Though many factors influence the relationship between amount of instructional time and student achievement—primarily, the quality of the instruction and the students’ readiness to learn—instructional time remains a crucial component in considering students’ opportunity to learn. Instructional time was calculated using principals’ reports on the number of school days per year and the number of instructional hours per day and teachers’ reports on the weekly number of hours of science instruction, as explained in Exhibit 13.1 (see About the Scale). Exhibits 13.2 and 13.3 present principals’ and teachers’ reports about the instructional hours overall per year and hours spent on science instruction in fourth grade and eighth grade, respectively. For countries teaching science as separate subjects in the eighth grade, the instructional time included the amount of time spent on each individual science subject. Countries are ordered by the number of hours per year for science instruction.

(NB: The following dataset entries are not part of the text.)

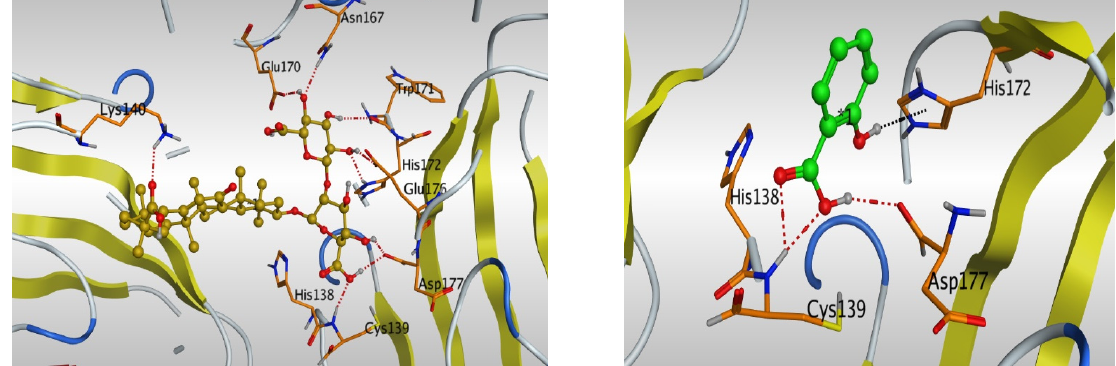
Figure 1. 2D and 3D representation of docking of compounds: glycyrrhizic acid and salicylic acid into the central binding site of leaf roll viral protein coat.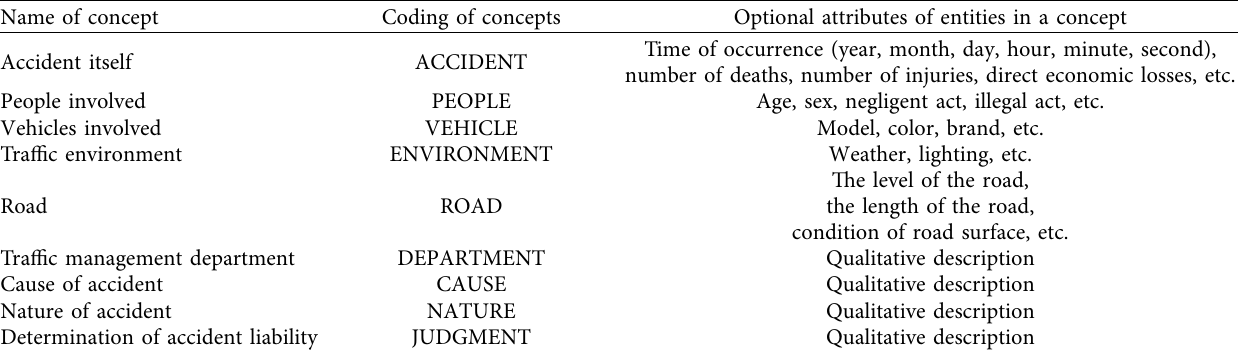
Table 1: Core concepts in the field of traffic accidents.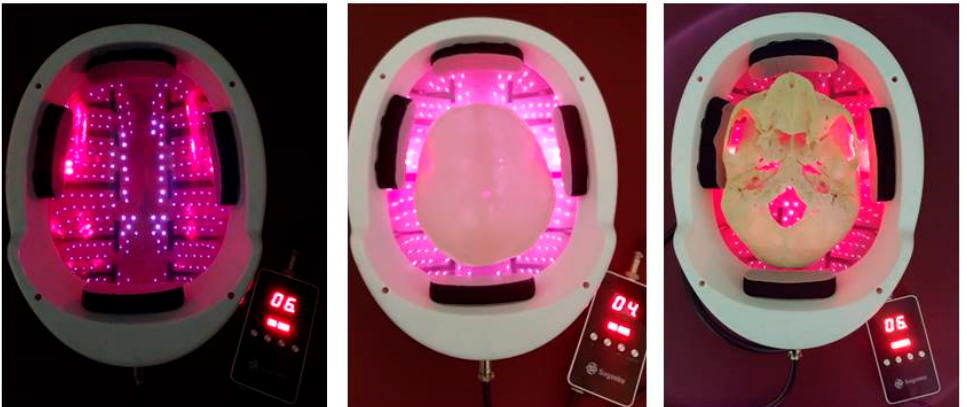
Figure 2. Helmet from Suyzeko (Shenzhen, China) for possible brain photobiomodulation therapy (3 January, 2019).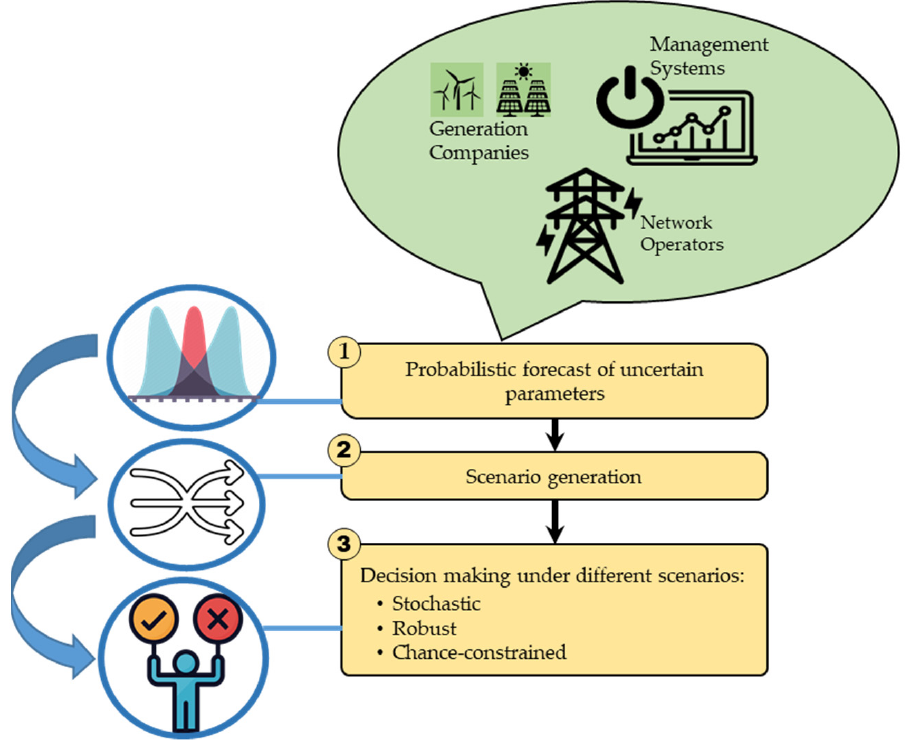
Figure 1. Decision-making steps in a smart grid environment.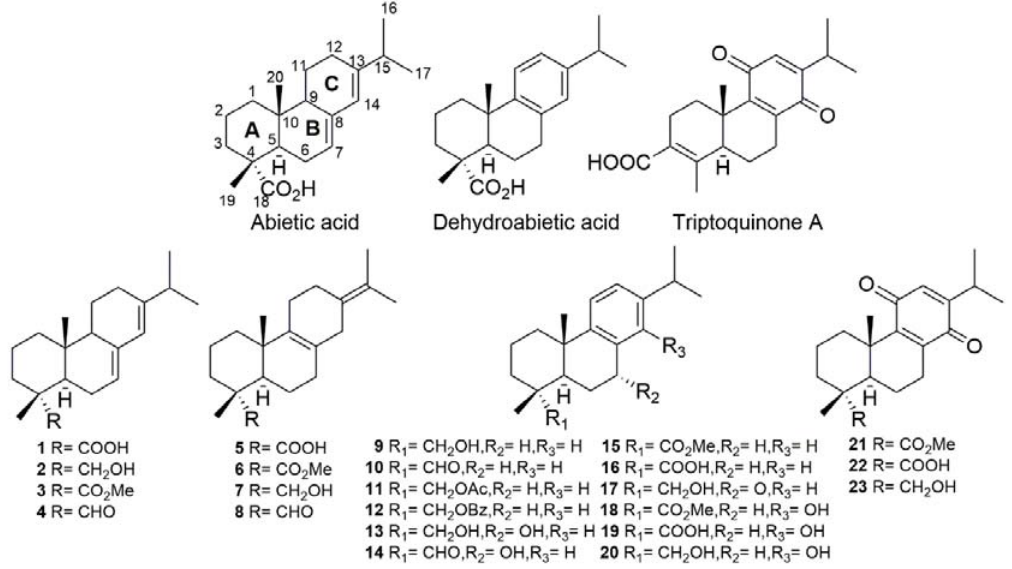
Figure 1. Bioactive and tested abietanes: abietanes 1 – 8 , dehydroabietanes 9 – 20 and triptoquinones 21 – 23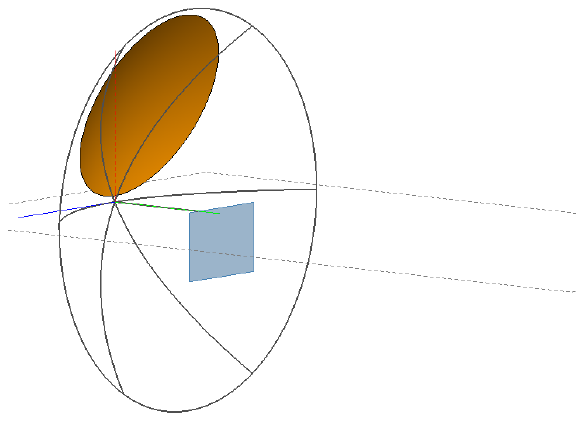
Figure 2. Off-axis parabolic and its focal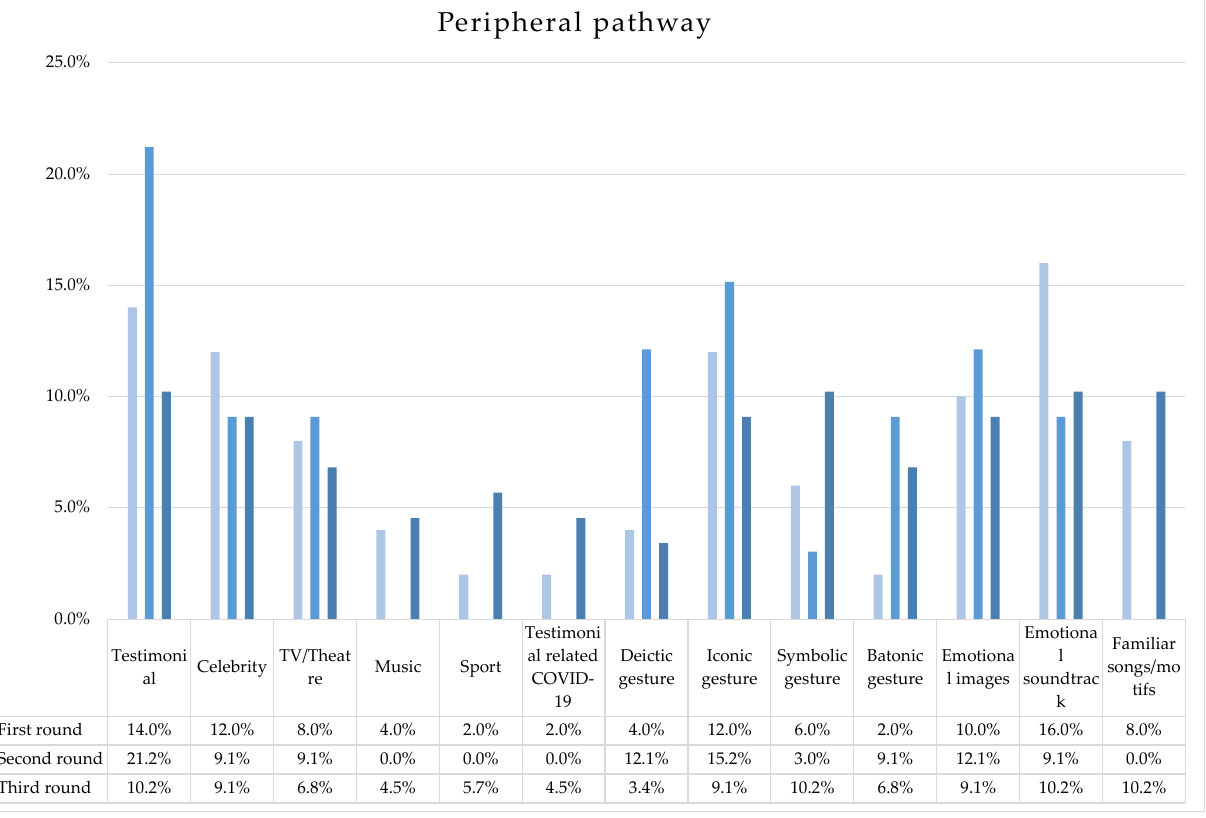
Figure 3. Percentage distribution of spots for each peripheral cue across the three rounds of the Italian institutional health campaign during COVID-19 pandemic.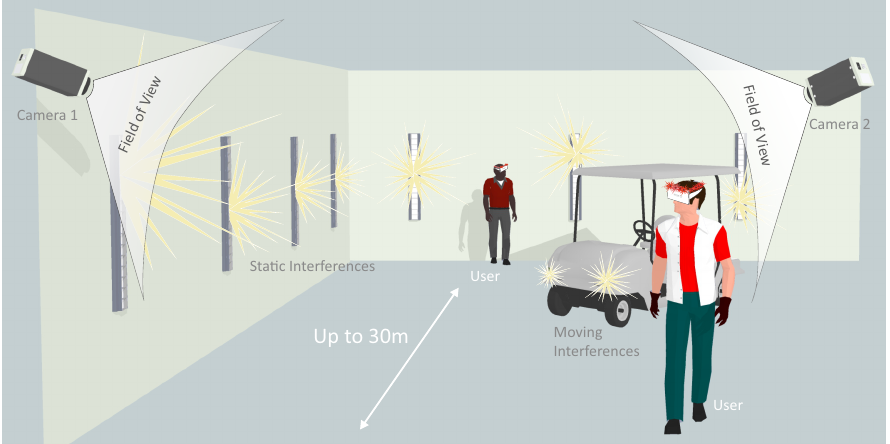
Figure 19. Wide area user tracking in a virtual reality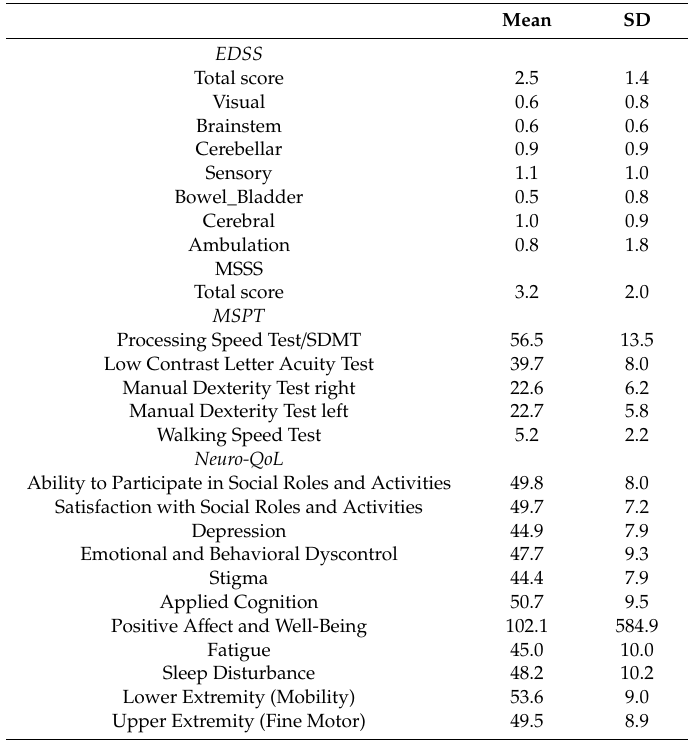
Table 1. Expanded Disability Status Scale (EDSS), Multiple Sclerosis Severity Score (MSSS) and Multiple Sclerosis Performance Test (MSPT) scores. The mean and standard deviation (SD) are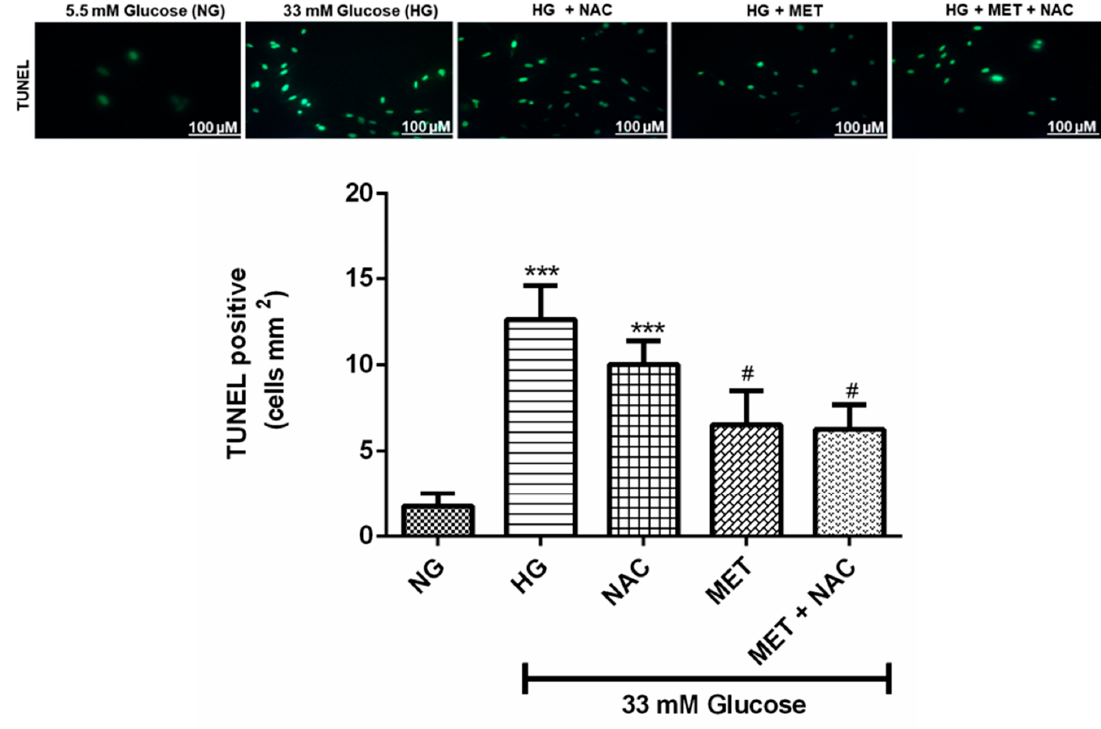
Figure 8. The combination effect of Metformin (MET) and N-acetylcysteine (NAC) on high glucose-induced DNA fragmentation. (A) Photograph microscopy analysis of Tunel positive cells as observed with green fluorescence. (B) Bar graph analysis. H9c2 cardiomyoblasts were cultured in high glucose (HG; 33 mM) for 24 h. Cells were then treated with NAC (1 mM), metformin (MET) (1 µ M) and a combination of MET + NAC. Cells treated with normal glucose (NG) served as the vehicle control. Data presented are expressed as the mean ± SEM of 3 separate biological experiments with each experiment having 3 technical repeats ( n = 9). Significance is depicted as *** p ≤ 0.001 versus NG control, # p < 0.05 ## p ≤ 0.01 versus HG control.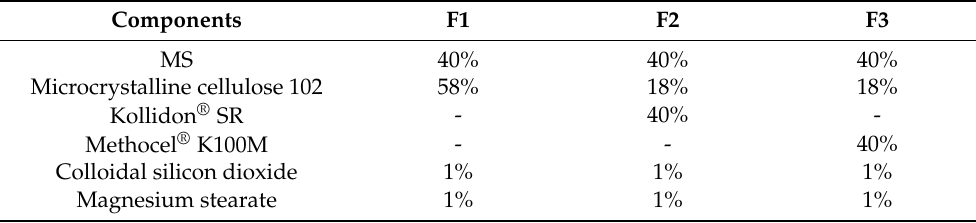
Table 1. Composition of the MS mini-tablet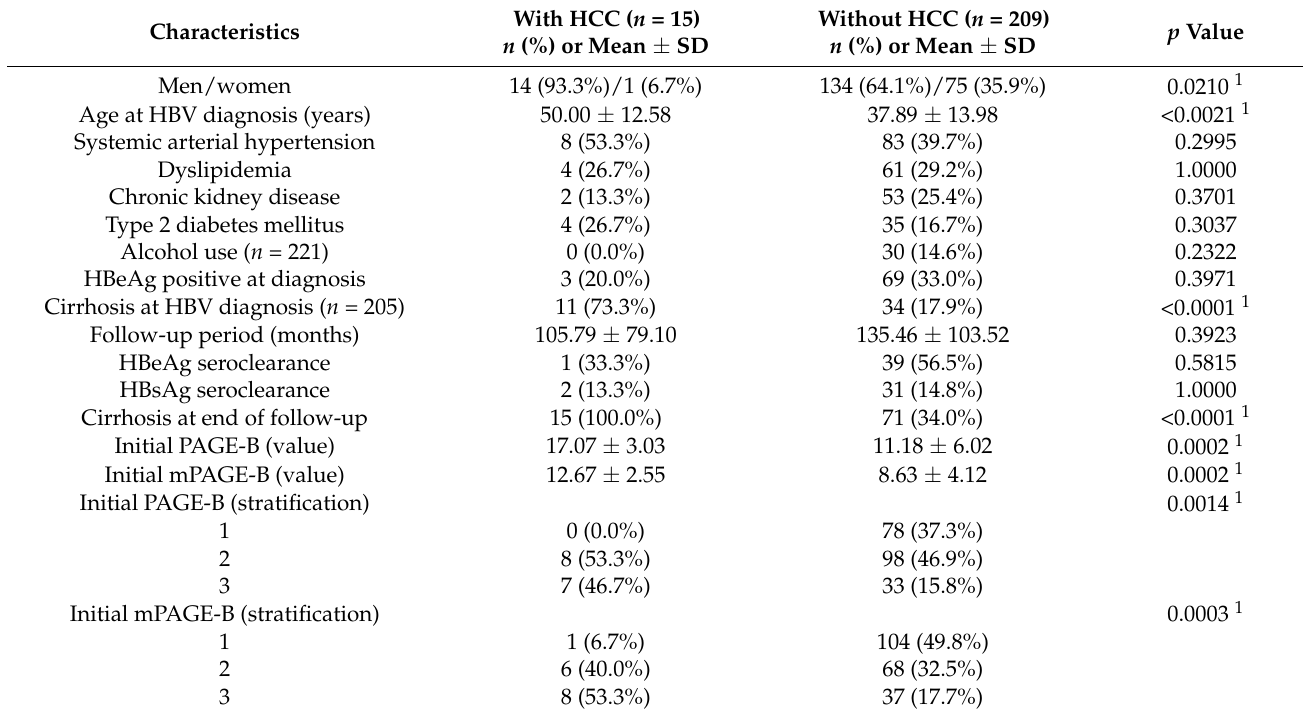
Table 2. Factors associated with HCC occurrence ( n = 224).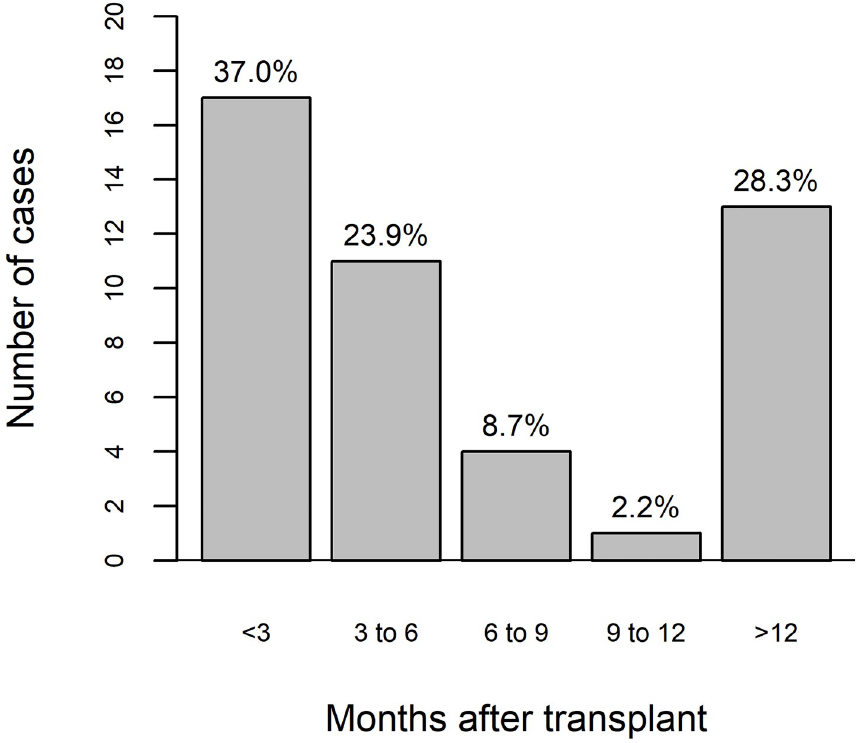
Fig 1. Temporal distribution of severe Strongyloides stercoralis infection after kidney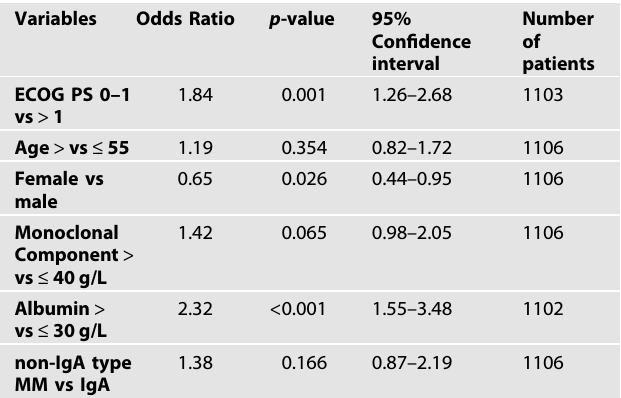
Table 3. Univariate logistic regression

On average, the fourth grade students across the TIMSS 2019 countries received 895 hours per year of instruction across all subjects; 73 hours, or about 8 percent of the total, were devoted to science instruction. The number of hours devoted to science instruction ranged from a high of 158 hours in the Philippines to just 34 hours in Ireland. The amount of science instructional time relative to total instructional time also varied across countries, reflecting different approaches to organizing and addressing the science curriculum. It is notable, though, that there is much less science instructional time for fourth grade students across countries compared with mathematics. As shown in Exhibit 12.2, fourth grade students had an average of 154 hours of mathematics instruction, more than twice that for science (Exhibit 13.2). As might be anticipated, within-country of estimates instructional time can vary somewhat from the levels of instructional time established by policy.
The eighth grade students across the TIMSS 2019 countries received an average of 1,023 hours of instruction across all subjects; 137 hours, or about 13 percent of the total, were devoted to science instruction. The number of hours for science instruction ranged from 243 in Lebanon, where science is taught as separate subjects, to 70 in Italy. In nearly all of the countries that participated in TIMSS at the fourth and eighth grades, the number of hours devoted to science instruction increased between fourth and eighth grades—sometimes by three or more times the average hours in fourth grade—reflecting the increased emphasis on science in the curriculum by the eighth grade.
Exhibit 13.3 also includes, for countries teaching separate science subjects, the average number of hours for biology, chemistry, physics, and Earth science. In this subset of countries, students had an estimated 181 hours of science instruction. On average, the highest number of annual hours were devoted to instruction in physics (52 hours), followed by chemistry (51 hours), biology (45 hours), and Earth science (40 hours).